In the absence of a legislative mandate, the Administration has suggested ways by which private companies would be encouraged to participate in establishing in their own cybersecurity safeguards. Potentially, some such safeguards could be implemented by Executive action: for example, the White House has suggested making adoption of NIST’s Cybersecurity Framework a condition for grants or other forms of technical assistance. The Defense Department already has in place its Defense Industrial Base Cyber Security/Information Assurance (DIB CS/IA) Program to encourage information sharing and reduction of cybersecurity risk among defense contractors.
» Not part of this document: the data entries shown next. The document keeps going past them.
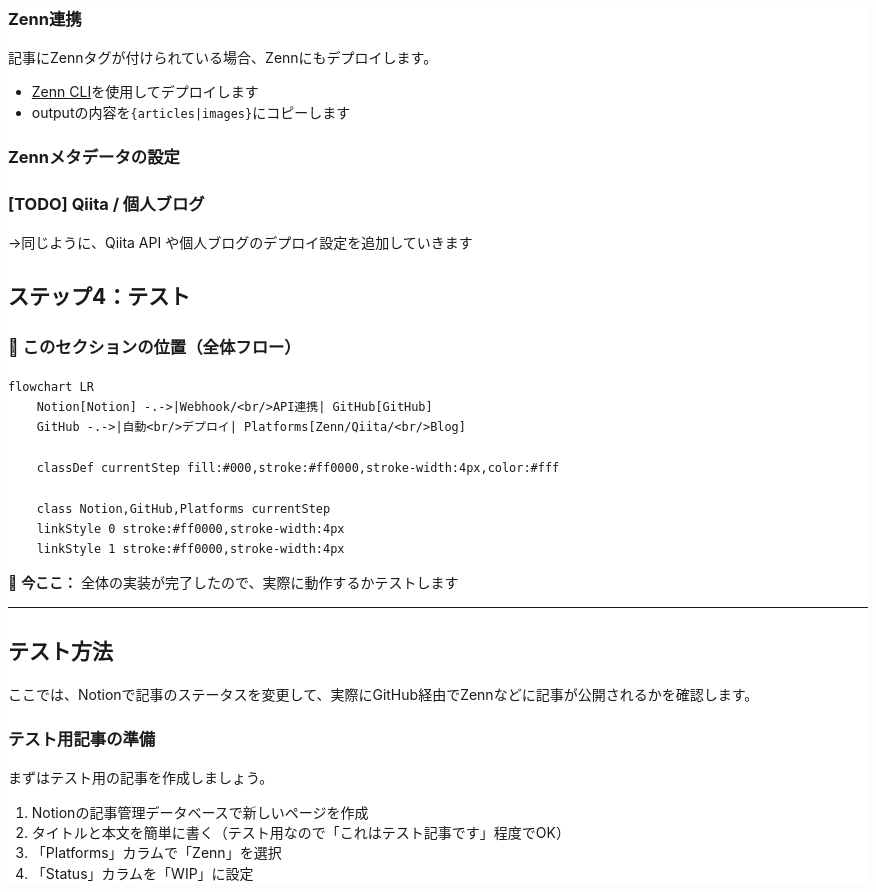 ### Zenn連携


記事にZennタグが付けられている場合、Zennにもデプロイします。

- [Zenn CLI](https://zenn.dev/zenn/articles/install-zenn-cli)を使用してデプロイします
- outputの内容を`{articles|images}`にコピーします

### Zennメタデータの設定


### [TODO] Qiita / 個人ブログ


→同じように、Qiita API や個人ブログのデプロイ設定を追加していきます


## ステップ4：テスト


### 📍 このセクションの位置（全体フロー）


```mermaid
flowchart LR
    Notion[Notion] -.->|Webhook/<br/>API連携| GitHub[GitHub]
    GitHub -.->|自動<br/>デプロイ| Platforms[Zenn/Qiita/<br/>Blog]

    classDef currentStep fill:#000,stroke:#ff0000,stroke-width:4px,color:#fff

    class Notion,GitHub,Platforms currentStep
    linkStyle 0 stroke:#ff0000,stroke-width:4px
    linkStyle 1 stroke:#ff0000,stroke-width:4px
```


📌 **今ここ：** 全体の実装が完了したので、実際に動作するかテストします


---


## テスト方法


ここでは、Notionで記事のステータスを変更して、実際にGitHub経由でZennなどに記事が公開されるかを確認します。


### テスト用記事の準備


まずはテスト用の記事を作成しましょう。

1. Notionの記事管理データベースで新しいページを作成
2. タイトルと本文を簡単に書く（テスト用なので「これはテスト記事です」程度でOK）
3. 「Platforms」カラムで「Zenn」を選択
4. 「Status」カラムを「WIP」に設定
Other White House suggestions for encouraging adoption of cybersecurity standards, such as reduced tort liability, lower burdens of proof, and creation of a preempting federal legal privilege, will require legislation. Of particular concern to companies involved in critical infrastructure industries is the possibility that NIST’s Cybersecurity Framework standards and guidelines will become the presumptive “reasonable” standards for protecting their companies from cyber-attacks, and failure to adopt and implement such standards may create a basis for tort and contract liability for resulting injury.

NIST invites and encourages industry participation in the development of its cybersecurity standards and guidelines. NIST is sponsoring a Cybersecurity Framework workshop on September 11-13, 2013, at the University of Texas at Dallas, and welcomes comments from anyone.